First White Cloth Hall wins Yorkshire Insider Award

The project takes homes the Refurbishment and Renovation of the Year award.

interior of first white cloth hall with exposed beams and white walls

First White Cloth Hall has been awarded Refurbishment and Renovation of the Year at this year's Insider Yorkshire Property Industry Awards.

A Grade II* listed building, the First White Cloth Hall is one of the most significant historic buildings in Leeds city centre. Based on Kirkgate, Leeds’ oldest street, it was the first covered area to trade in cloth in Leeds and was instrumental in the development of the city’s textile trade.

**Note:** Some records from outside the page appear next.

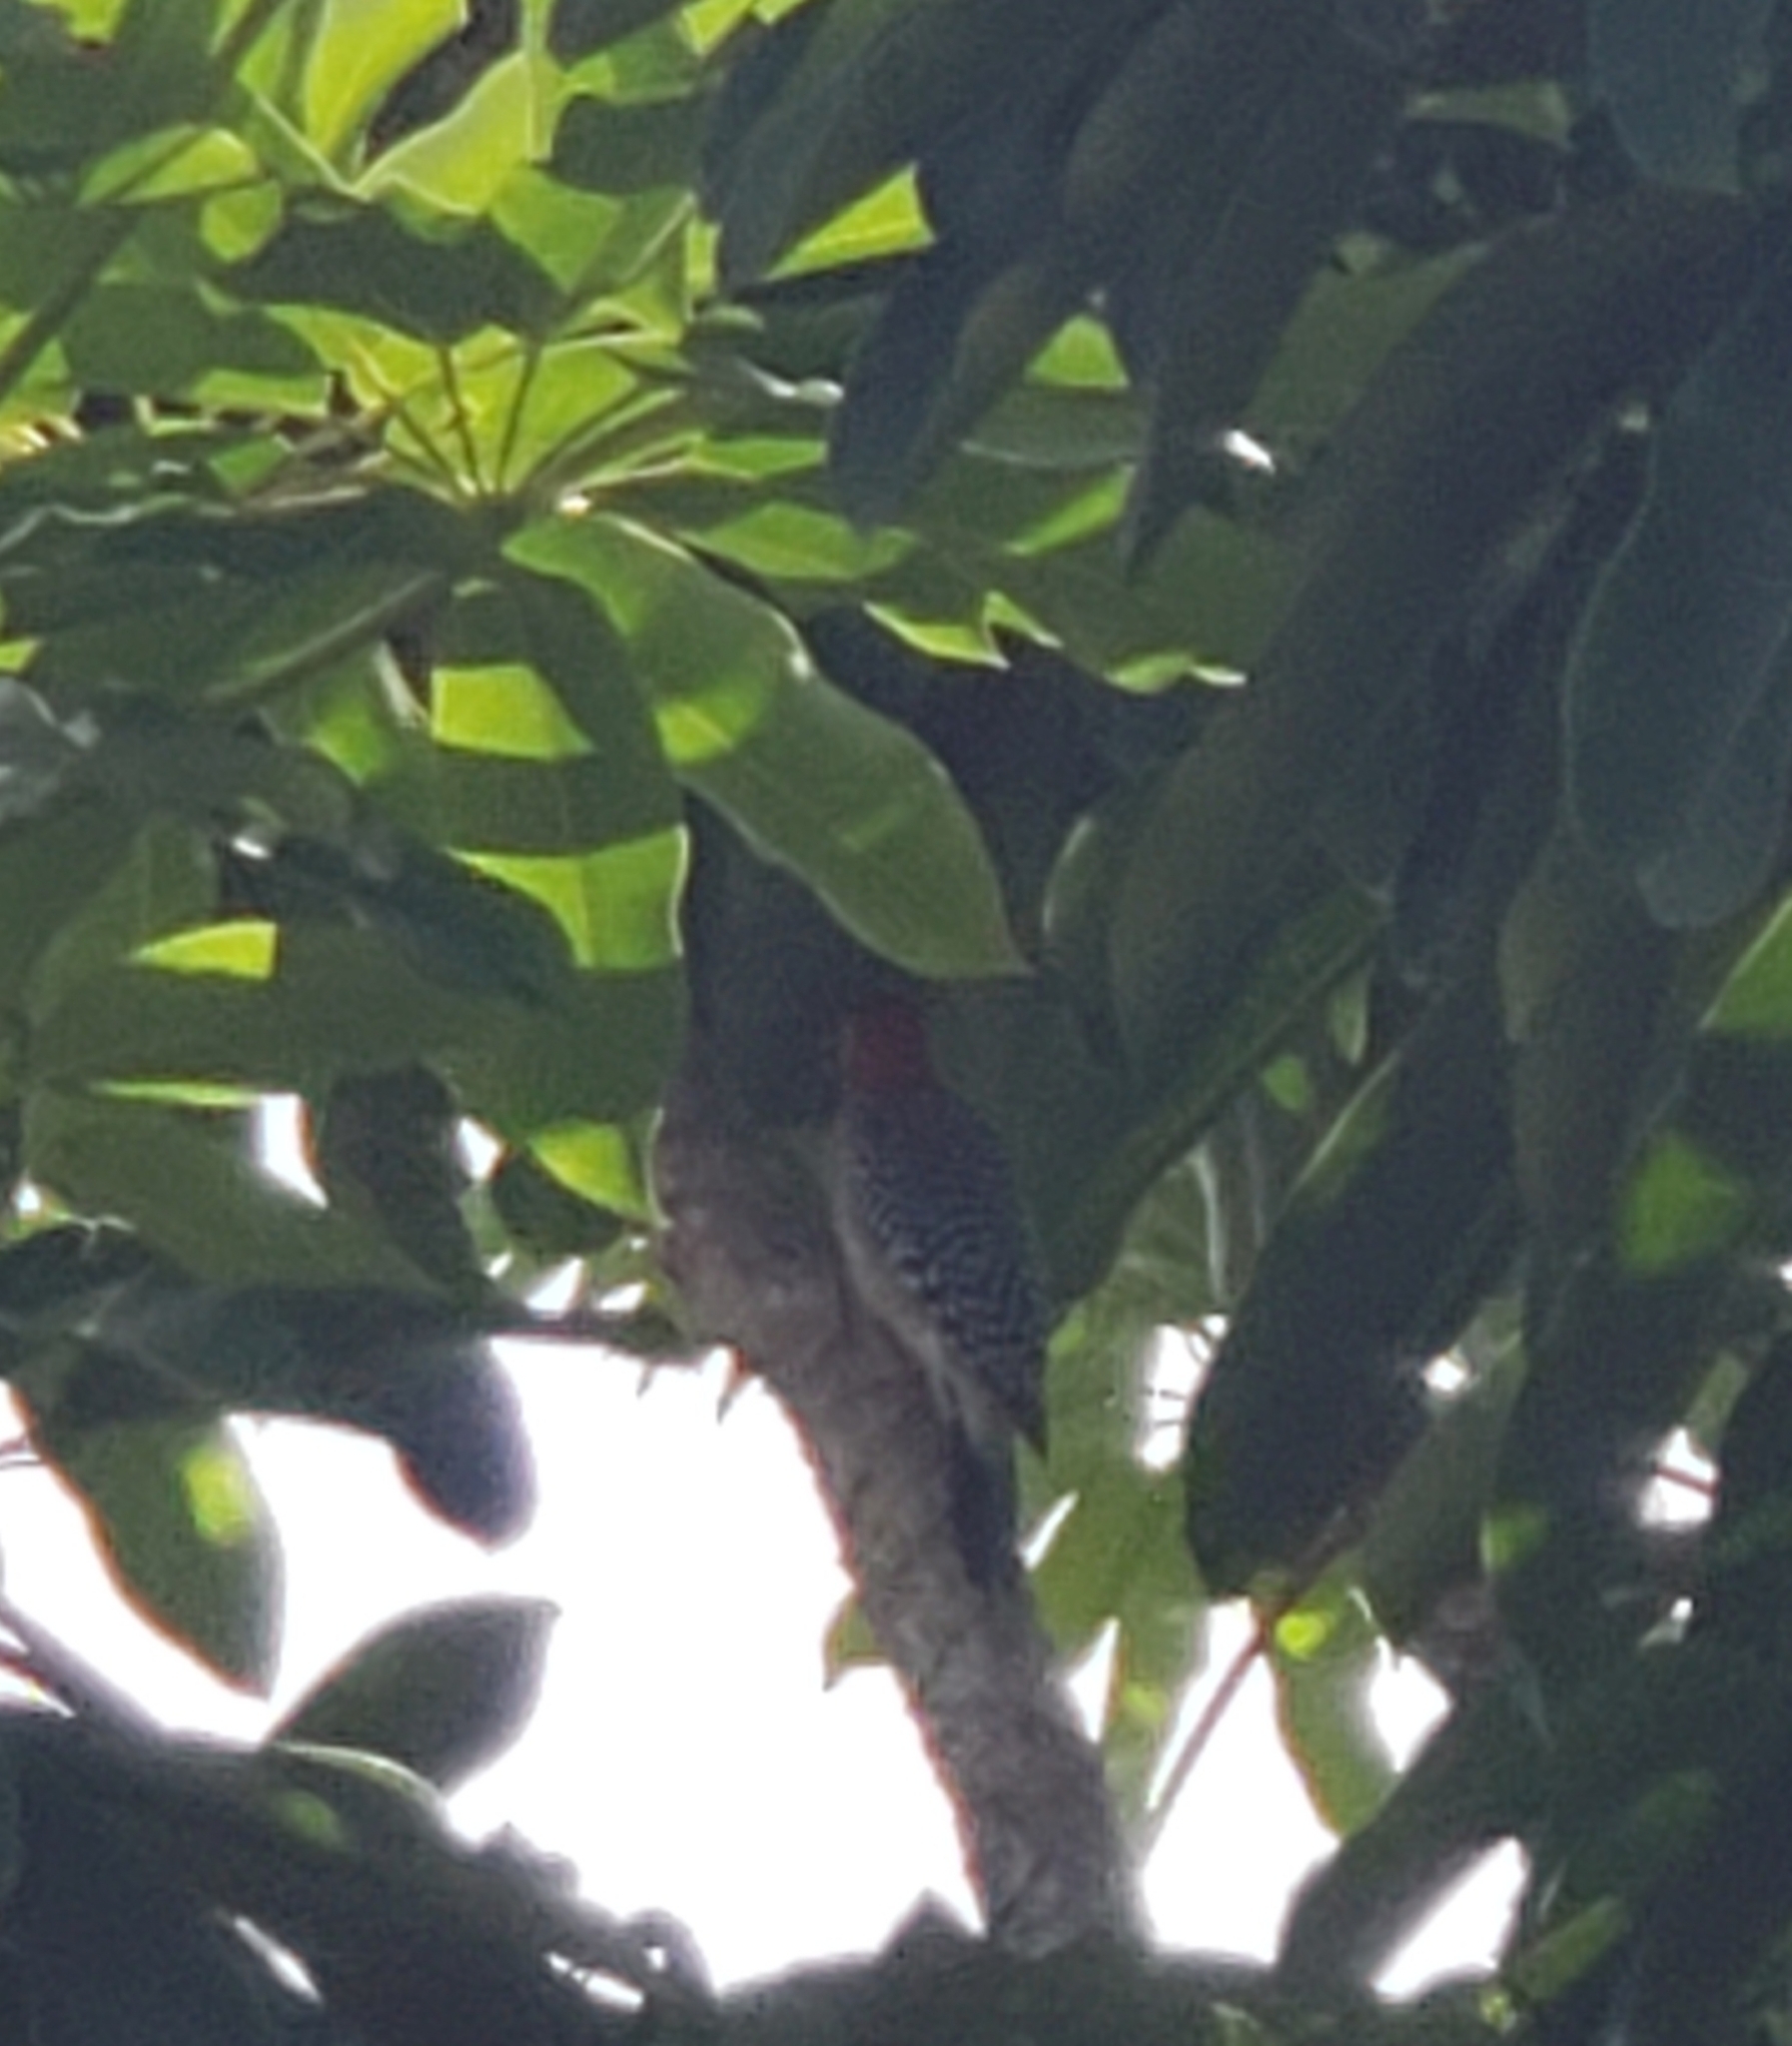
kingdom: Animalia
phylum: Chordata
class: Aves
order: Piciformes
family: Picidae
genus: Melanerpes
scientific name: Melanerpes carolinus
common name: Red-bellied woodpecker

Despite its significance, over the years the building gradually fell out of use and its condition declined. In 1999, it was placed on Historic England’s At Risk Register and was vacated around 2010. By this point, the building’s West Wing had been demolished due to serious structural issues and what remained of the rest of the building was in extremely poor condition.

interior of first white cloth hall, including stairs, and wooden base columns

It was acquired by developers Rushbond in 2017 who appointed us to carry out a complete restoration of the building and optimise its potential as a significant building within Leeds’ heritage landscape.

With grant support from Historic England, National Lottery Heritage Fund and Leeds City Council, the complex project has seen the building pulled back from the brink of complete ruin through considered conservation and repair. Where possible, surviving elements of the original brick and stone walls have been conserved and incorporated into the new designs, leaving a raw, textural character to the interior spaces. The restoration also included a complete reinstatement of the original West Wing, which was lost during demolition in 2010, and the creation of a new central, top-lit atrium which reveals the original building form and animates the space that was originally a hub of activity.

As a result of the restoration, the building has now been removed from Historic England's At Risk register, after almost 20 years on the list.